[Element and region listings]
_ _ _ _ _ _ _

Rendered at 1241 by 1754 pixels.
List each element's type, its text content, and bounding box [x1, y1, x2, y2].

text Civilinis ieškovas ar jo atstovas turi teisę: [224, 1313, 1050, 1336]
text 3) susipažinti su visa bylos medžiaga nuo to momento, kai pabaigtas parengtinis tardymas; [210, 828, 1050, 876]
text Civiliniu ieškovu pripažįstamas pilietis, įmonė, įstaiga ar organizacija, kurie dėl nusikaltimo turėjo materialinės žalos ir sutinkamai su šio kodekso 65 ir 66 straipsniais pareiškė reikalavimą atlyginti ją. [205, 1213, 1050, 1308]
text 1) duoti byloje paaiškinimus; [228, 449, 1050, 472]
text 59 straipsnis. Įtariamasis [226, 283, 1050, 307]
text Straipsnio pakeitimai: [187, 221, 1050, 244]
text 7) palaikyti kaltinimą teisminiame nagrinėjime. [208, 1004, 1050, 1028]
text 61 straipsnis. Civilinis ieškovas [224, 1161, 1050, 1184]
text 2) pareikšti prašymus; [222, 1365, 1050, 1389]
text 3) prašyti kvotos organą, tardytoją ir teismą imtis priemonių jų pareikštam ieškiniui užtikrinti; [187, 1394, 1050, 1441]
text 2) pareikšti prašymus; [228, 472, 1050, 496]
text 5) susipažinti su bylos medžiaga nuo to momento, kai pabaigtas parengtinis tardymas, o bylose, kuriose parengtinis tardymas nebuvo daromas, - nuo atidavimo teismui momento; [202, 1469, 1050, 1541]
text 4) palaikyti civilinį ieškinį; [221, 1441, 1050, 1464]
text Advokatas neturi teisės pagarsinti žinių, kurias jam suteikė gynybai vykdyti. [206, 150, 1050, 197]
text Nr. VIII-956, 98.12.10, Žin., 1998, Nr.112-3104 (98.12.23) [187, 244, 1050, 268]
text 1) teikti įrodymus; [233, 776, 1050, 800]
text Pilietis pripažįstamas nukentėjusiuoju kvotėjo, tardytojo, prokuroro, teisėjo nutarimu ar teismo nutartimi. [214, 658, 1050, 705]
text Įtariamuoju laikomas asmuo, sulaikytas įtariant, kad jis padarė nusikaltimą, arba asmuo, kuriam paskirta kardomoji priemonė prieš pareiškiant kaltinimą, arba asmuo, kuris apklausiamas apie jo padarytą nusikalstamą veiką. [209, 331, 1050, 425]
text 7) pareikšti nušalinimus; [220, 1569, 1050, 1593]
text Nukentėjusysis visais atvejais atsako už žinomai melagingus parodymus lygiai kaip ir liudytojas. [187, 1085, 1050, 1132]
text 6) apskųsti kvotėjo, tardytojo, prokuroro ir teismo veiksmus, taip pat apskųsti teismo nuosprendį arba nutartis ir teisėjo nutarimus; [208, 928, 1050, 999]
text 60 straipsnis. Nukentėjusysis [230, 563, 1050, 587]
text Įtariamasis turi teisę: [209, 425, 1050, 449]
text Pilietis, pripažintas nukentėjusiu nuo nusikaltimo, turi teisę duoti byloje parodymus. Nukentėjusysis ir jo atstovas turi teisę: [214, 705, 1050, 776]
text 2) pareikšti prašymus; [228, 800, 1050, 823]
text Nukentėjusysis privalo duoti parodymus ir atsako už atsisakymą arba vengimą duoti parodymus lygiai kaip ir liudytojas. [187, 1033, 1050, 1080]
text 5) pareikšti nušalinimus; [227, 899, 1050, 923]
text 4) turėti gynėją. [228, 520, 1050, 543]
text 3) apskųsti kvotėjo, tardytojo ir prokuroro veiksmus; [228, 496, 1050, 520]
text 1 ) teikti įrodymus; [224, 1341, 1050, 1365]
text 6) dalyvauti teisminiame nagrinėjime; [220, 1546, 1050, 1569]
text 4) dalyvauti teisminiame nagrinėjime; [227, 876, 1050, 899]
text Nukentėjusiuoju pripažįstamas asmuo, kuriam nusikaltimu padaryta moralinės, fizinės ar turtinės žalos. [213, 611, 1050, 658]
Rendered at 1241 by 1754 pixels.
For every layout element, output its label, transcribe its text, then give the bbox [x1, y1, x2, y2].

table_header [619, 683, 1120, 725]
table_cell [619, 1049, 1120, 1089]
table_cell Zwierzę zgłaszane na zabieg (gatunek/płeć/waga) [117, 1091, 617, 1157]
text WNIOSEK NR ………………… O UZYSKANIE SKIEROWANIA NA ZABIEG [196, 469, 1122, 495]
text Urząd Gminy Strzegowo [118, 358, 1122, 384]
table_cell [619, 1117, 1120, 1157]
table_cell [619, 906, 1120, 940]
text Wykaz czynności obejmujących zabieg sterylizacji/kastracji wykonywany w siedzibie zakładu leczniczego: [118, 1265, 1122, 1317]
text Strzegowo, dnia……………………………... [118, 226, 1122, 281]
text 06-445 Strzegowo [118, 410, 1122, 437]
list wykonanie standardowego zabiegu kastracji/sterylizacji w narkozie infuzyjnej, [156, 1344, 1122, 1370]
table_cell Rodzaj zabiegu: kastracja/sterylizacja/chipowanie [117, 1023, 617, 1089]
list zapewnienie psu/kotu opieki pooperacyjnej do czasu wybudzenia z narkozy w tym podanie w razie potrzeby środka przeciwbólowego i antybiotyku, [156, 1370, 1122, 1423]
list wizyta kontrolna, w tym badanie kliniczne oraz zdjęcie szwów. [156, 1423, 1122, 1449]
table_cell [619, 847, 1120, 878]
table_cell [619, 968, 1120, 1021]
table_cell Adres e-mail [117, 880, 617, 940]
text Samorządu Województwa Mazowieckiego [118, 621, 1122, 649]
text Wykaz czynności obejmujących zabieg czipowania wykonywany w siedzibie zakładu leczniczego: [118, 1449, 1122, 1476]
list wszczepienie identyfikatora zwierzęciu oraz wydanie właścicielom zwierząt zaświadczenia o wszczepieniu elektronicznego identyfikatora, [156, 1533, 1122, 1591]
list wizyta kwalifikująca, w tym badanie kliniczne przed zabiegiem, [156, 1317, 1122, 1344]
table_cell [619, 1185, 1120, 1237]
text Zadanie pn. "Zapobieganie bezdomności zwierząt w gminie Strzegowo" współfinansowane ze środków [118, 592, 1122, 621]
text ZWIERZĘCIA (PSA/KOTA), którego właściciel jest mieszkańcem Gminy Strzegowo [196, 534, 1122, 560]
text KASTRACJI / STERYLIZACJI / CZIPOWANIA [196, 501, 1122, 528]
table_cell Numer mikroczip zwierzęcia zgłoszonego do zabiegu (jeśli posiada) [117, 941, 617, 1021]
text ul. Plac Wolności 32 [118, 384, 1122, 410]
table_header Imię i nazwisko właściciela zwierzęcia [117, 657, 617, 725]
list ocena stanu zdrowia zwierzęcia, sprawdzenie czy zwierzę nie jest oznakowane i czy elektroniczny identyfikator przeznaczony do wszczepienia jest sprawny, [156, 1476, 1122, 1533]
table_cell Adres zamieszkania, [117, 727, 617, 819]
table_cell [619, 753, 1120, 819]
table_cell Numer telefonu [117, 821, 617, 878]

_ _ _ _ _ _ _

THE PROBLEM: From the beginning of the data through the line containing "List each element's", rewrite those lines with "bounding box" replaced by "enclosing box" and everything else left the same.

THE RESPONSE:
Rendered at 1241 by 1754 pixels.
List each element's type, its text content, and enclosing box [x1, y1, x2, y2].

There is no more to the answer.